# Statistics and plotting on the TI-89 family

## by Sam Jordan

### edited by Ray Kremer

For those who find the TI-89 family manual hard to follow when it comes to using the built in statistics functions, I have revamped Sam Jordan's TI-86 statistics tutorial so that it applies to the TI-89 family. If you are doing a lot of statistics with your TI-89 family calculator, you might also be interested in TI's Statistics Flash Application which replicates the TI-83's statistical abilities.

Other guides for TI-89 family statistics have been written by Karl Parr and William Larson.

Back to the FAQ

#### Statistical Analysis

The first step in performing a statistical analysis on the TI-89/92(+) is determining the type of data you will be working with. The two types are single variable data sets, and paired variable data sets. On the TI-89/92(+) these are called OneVar and TwoVar (short for One variable and Two variable) data sets.

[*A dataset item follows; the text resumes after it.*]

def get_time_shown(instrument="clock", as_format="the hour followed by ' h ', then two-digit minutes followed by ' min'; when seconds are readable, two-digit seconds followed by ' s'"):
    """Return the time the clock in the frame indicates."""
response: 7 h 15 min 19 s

An example of a single variable data set would be the height in inches of all male students in the Statistics 101 class. Let us assume that there are 9 male students in the statistics class with the following heights measured to the nearest inch.

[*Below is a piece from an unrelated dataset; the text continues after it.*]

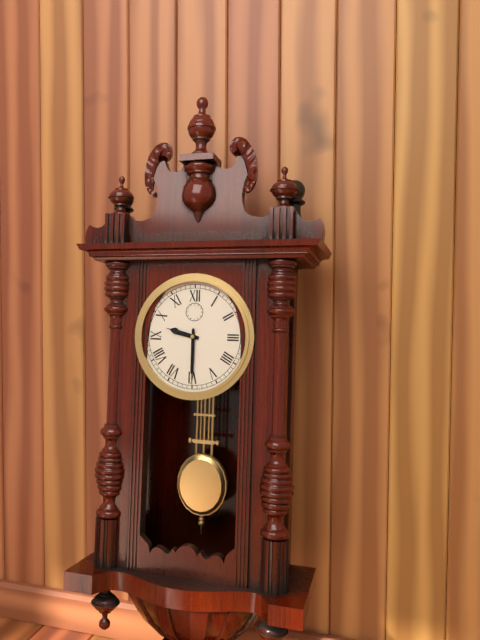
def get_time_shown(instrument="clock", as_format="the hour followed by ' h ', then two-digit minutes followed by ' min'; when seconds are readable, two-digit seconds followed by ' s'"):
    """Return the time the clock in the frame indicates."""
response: 9 h 30 min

64, 66, 68, 69, 70, 70, 71, 72, 74

The TI-89/92(+) will perform a single variable analysis of this data if we enter it in the Data/Matrix Editor, and store it in a data variable. Use the Apps menu to create a data variable and open it in the editor. Type the data into the column "c1".

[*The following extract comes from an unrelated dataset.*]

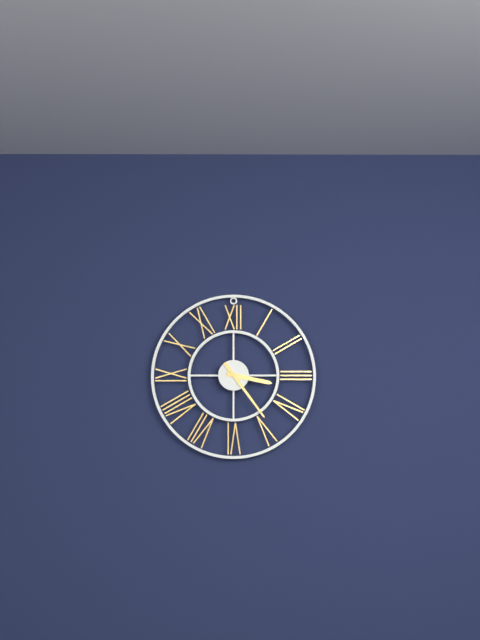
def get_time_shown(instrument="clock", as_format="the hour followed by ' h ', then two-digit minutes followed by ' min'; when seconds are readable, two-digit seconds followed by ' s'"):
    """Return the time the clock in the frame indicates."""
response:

We can now find the "OneVar" or "one variable" statistics for this set of data. Enter the Calc window by pressing F5. Change the "Calculation Type" drop down box to OneVar. Arrow down to the "x" line, type c1, and hit [ENTER] to save it. Hit [ENTER] again to run the analysis.

This will display the following:

STAT VARS
x-bar =69.333333
Ex =624.
Ex2 =43338.
Sx =3.041381
nStat =9.
minX =64.
q1 =67.
MedStat =70.
q3 =71.5
maxX =74.

Actually, I couldn't type the exact variable names that appeared in the above output, but the actual ones are described in the manual and are the:

Mean
Sum of X
Sum of squared X
Sample Standard Deviation of X
Number of data values
Minimum X value
1st Quartile
Median X
3rd Quartile
Maximum X

The population standard deviation isn't displayed, but it is calculated and stored to the variable sigma x. You can see the value by typing sigma x into the entry line and hitting [ENTER]. The lowercase sigma can be obtained from the Char - Greek menu (item G) or by using the following keystrokes:
On the TI-89: diamond ( alpha s
On the TI-92(+): diamond g s

Since at least one of the values in the "c1" column is repeated, we could have entered "c1" as:

64, 66, 68, 69, 70, 71, 72, 74

While also filling in the "c2" column which gives the "frequency" of each of the values in the "c1" column

1, 1, 1, 1, 2, 1, 1, 1

which in this case means that the value "70" occurs 2 times in the original column.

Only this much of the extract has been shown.